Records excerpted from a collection
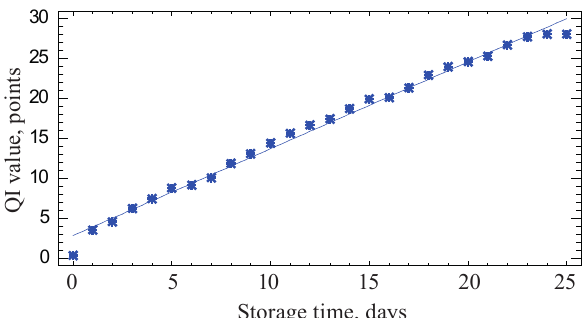
Pinkish body with reddish pigment spots all around the body; strong fishy, foul smell; opalescent white soft flesh; mildly concaved eyes with opalescent corneal, broken pupils; no mucus; flaccid tentacles with suckers completely fallen out.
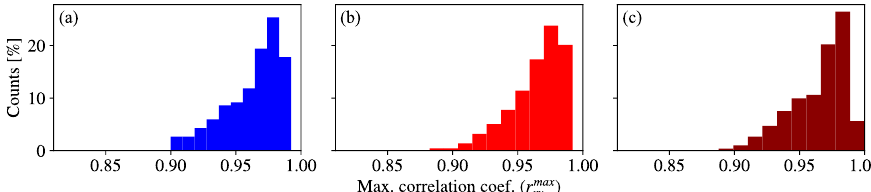
Figure 5. Distribution of maximum correlation coefficient values of image sequences taken ( a ) under a cool room temperature of 21.7 ◦ C (no turbulence), ( b ) under a warm room temperature of 32.3 ◦ C and with heaters off, and ( c ) with turbulence induced by the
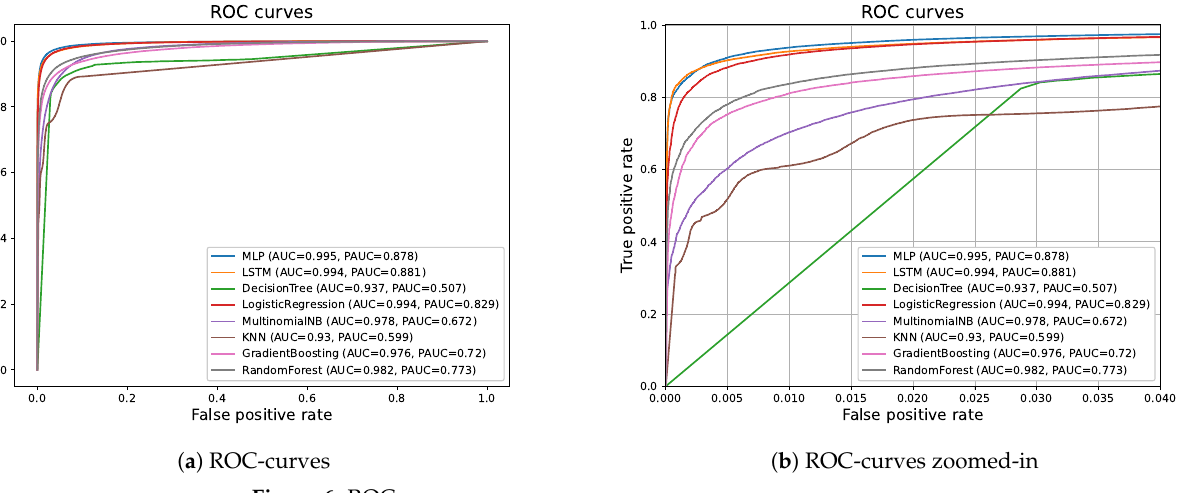
the LR model that both yield 0.994 AUC. The partial AUC (PAUC) for the false positive rate in the range from 0 to 0.04 is 0.881 for the LSTM model, 0.878 for the MLP model, and 0.829 for the LR model.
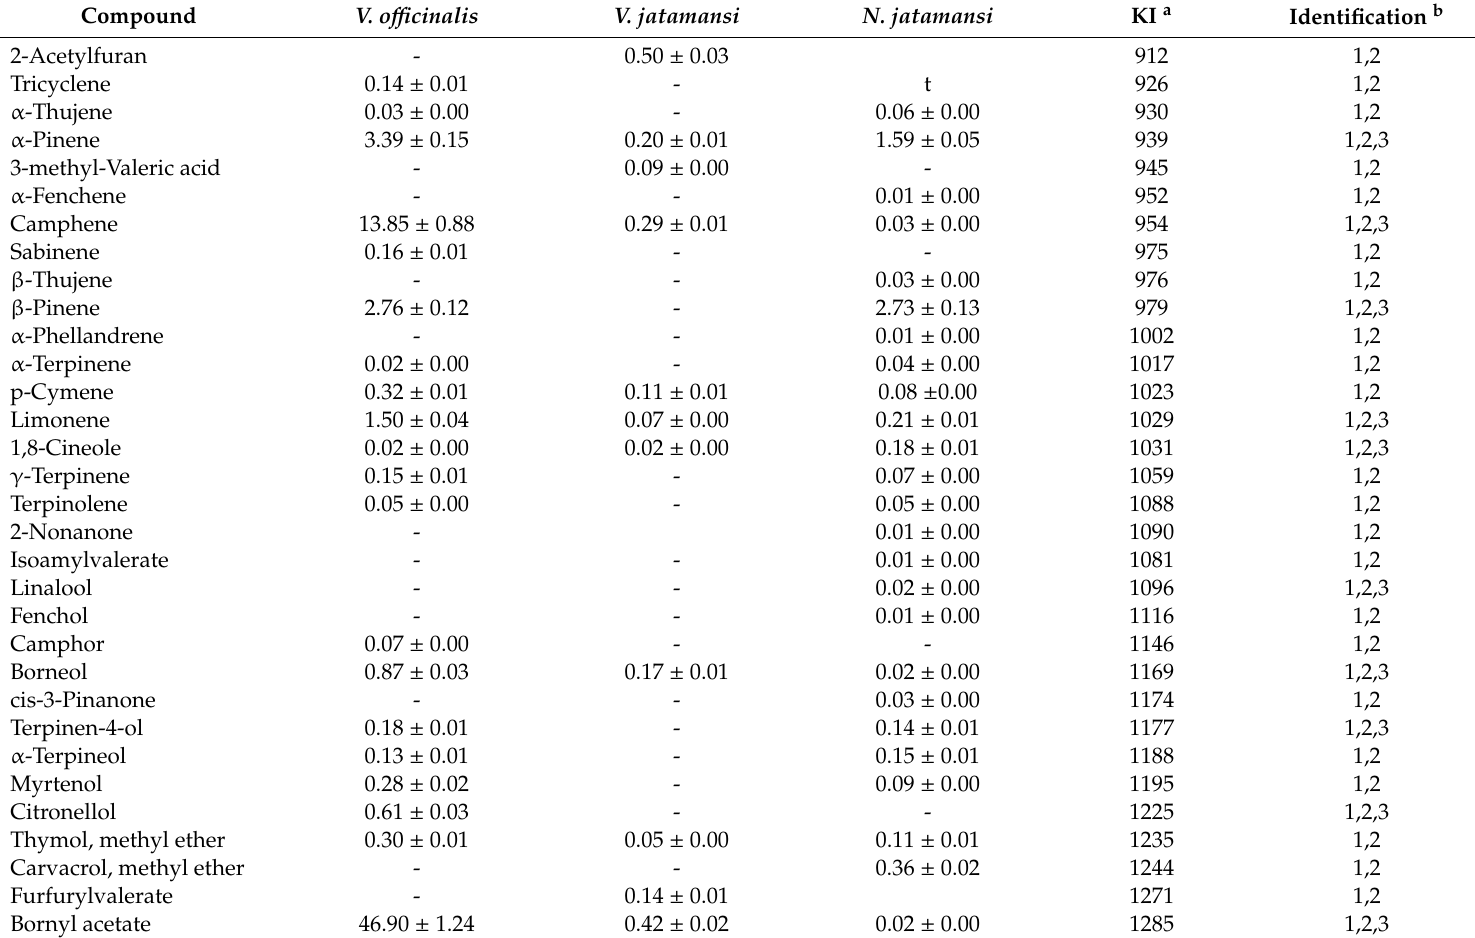
Table 2. Chemical composition of Vo, Vj and Nj EOs. Results are expressed as mean area percentage (%) ± standard deviation (S.D.) of three independent determinations in triplicate (n =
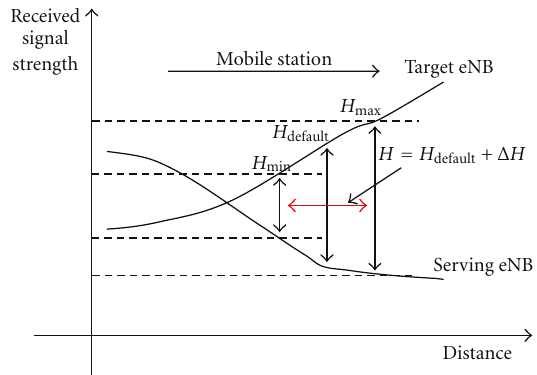
Figure 3: An example of the hysteresis values in the proposed cost- based adaptive hysteresis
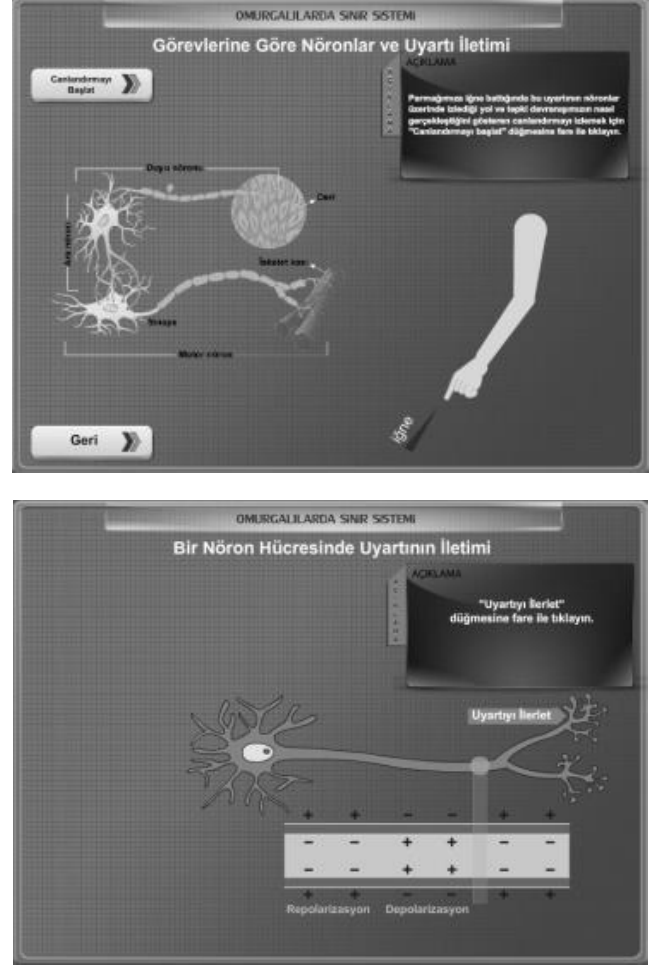
Figure 3 Simulation’s screenshots used as an Mbio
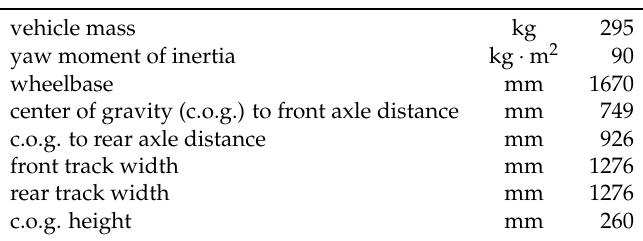
Table 1. Main vehicle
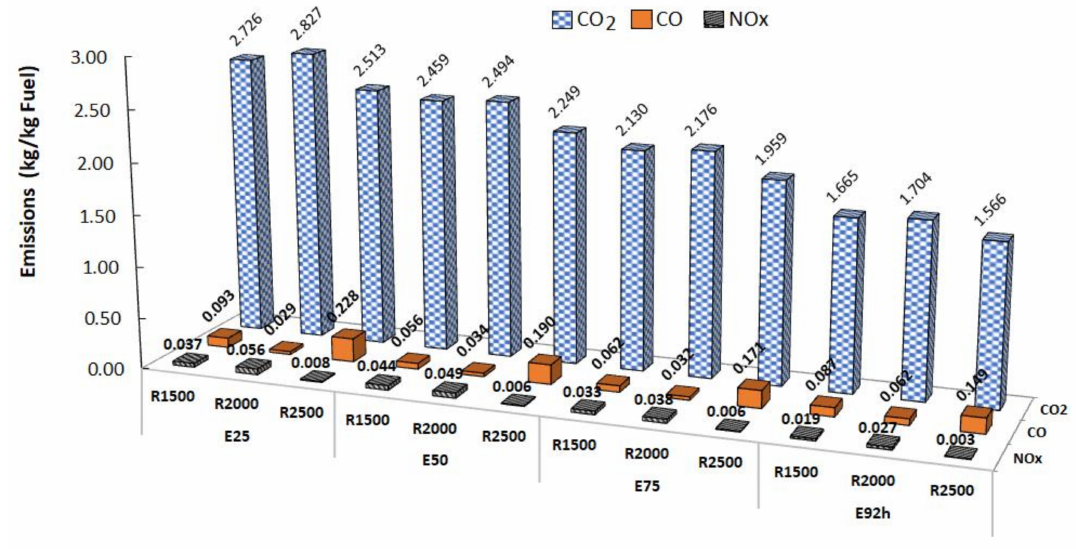
Figure 2. Emissions of pollutants vs. fuels and engine speeds.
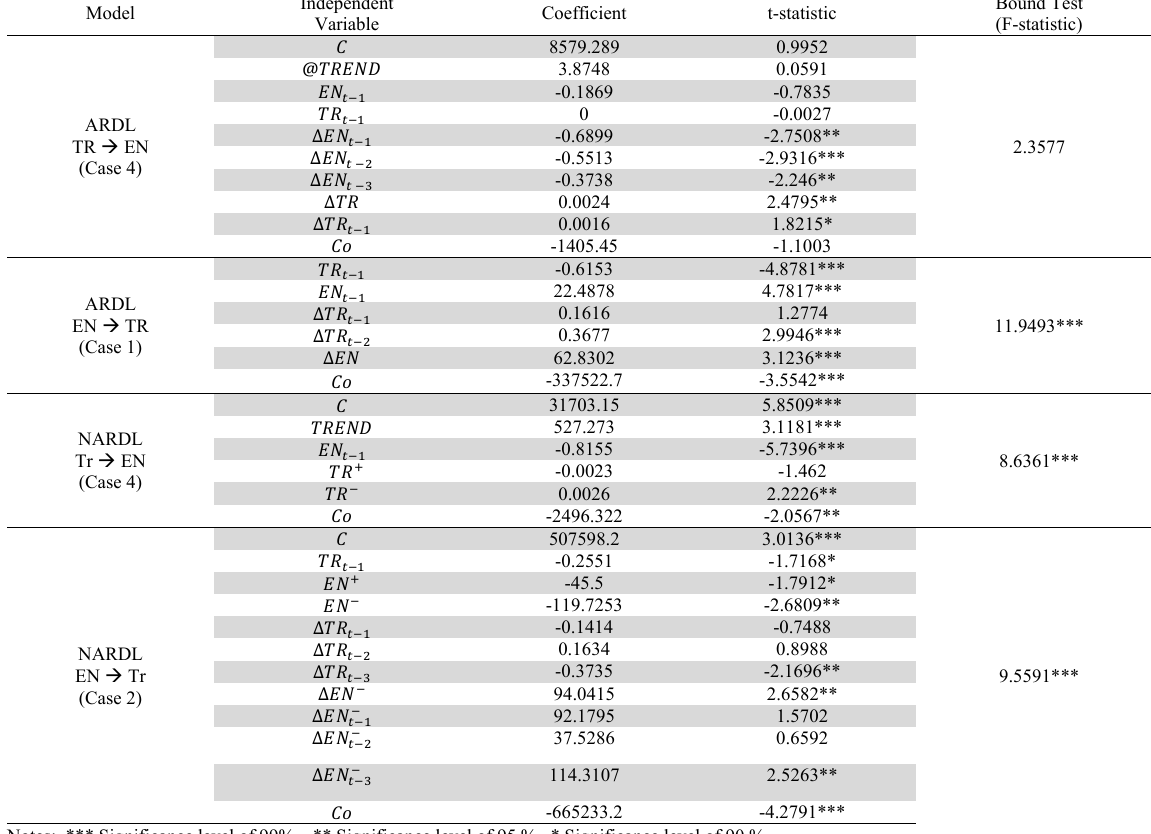
ARDL and NARDL conditional error correction form results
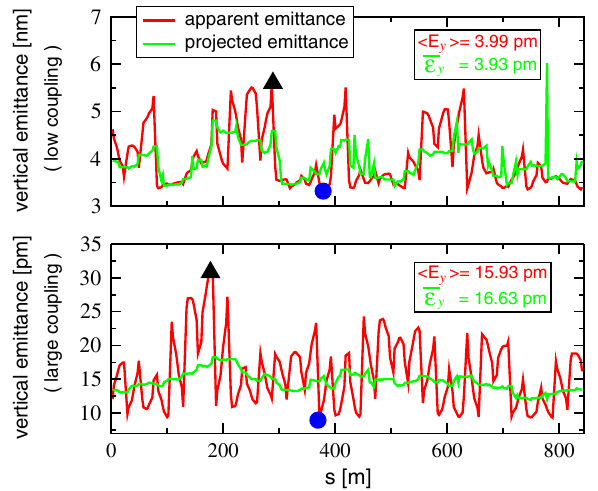
(green) from y would overesti- y , that on the other hand y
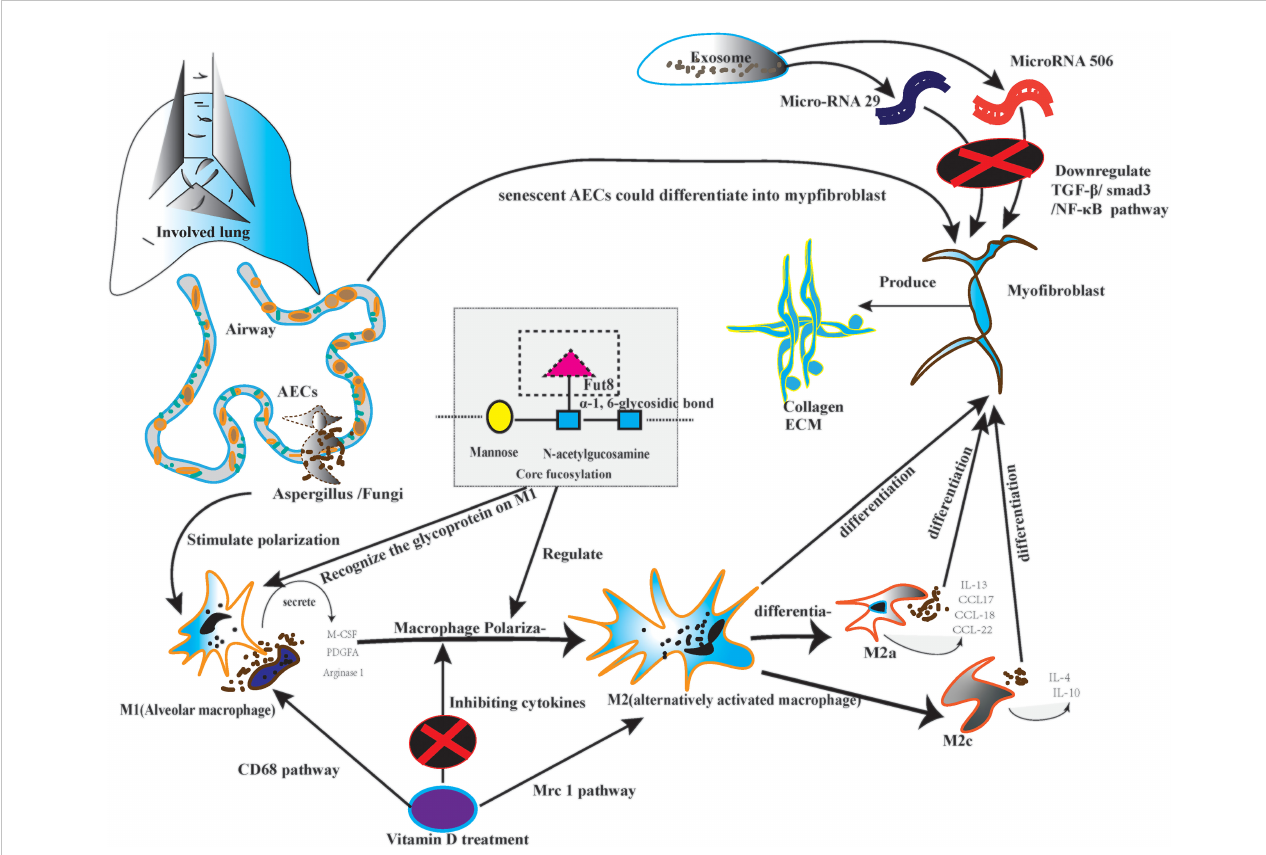
FIGURE 2 The picture depicted the core fucosylation regulating macrophage polarization on lung fi brosis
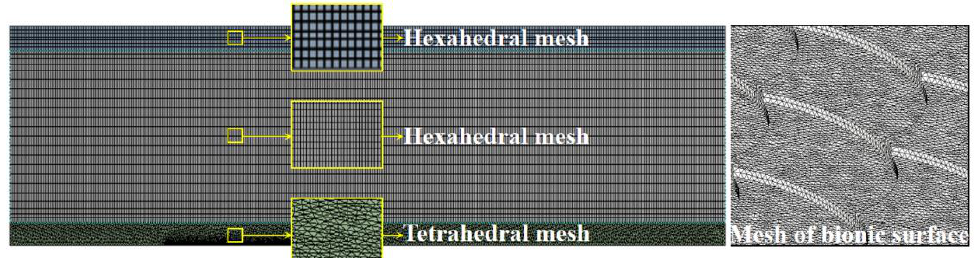
Figure 9. Mesh image of the whole computational region and local bionic surface.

◆ **EXERCISE DIRECTIONS**:
Retype only the lines above from the one with "Figure 5. Distribution" through the last, both ends included, keeping every picture out of the copy.

◆ **WRITTEN RESPONSE**:
Figure 5. Distribution of maximum correlation coefficient values of image sequences taken ( a ) under a cool room temperature of 21.7 ◦ C (no turbulence), ( b ) under a warm room temperature of 32.3 ◦ C and with heaters off, and ( c ) with turbulence induced by the
the LR model that both yield 0.994 AUC. The partial AUC (PAUC) for the false positive rate in the range from 0 to 0.04 is 0.881 for the LSTM model, 0.878 for the MLP model, and 0.829 for the LR model.
Table 2. Chemical composition of Vo, Vj and Nj EOs. Results are expressed as mean area percentage (%) ± standard deviation (S.D.) of three independent determinations in triplicate (n =
Figure 3: An example of the hysteresis values in the proposed cost- based adaptive hysteresis
Figure 3 Simulation’s screenshots used as an Mbio
Table 1. Main vehicle
Figure 2. Emissions of pollutants vs. fuels and engine speeds.
ARDL and NARDL conditional error correction form results
(green) from y would overesti- y , that on the other hand y
FIGURE 2 The picture depicted the core fucosylation regulating macrophage polarization on lung fi brosis
Figure 9. Mesh image of the whole computational region and local bionic surface.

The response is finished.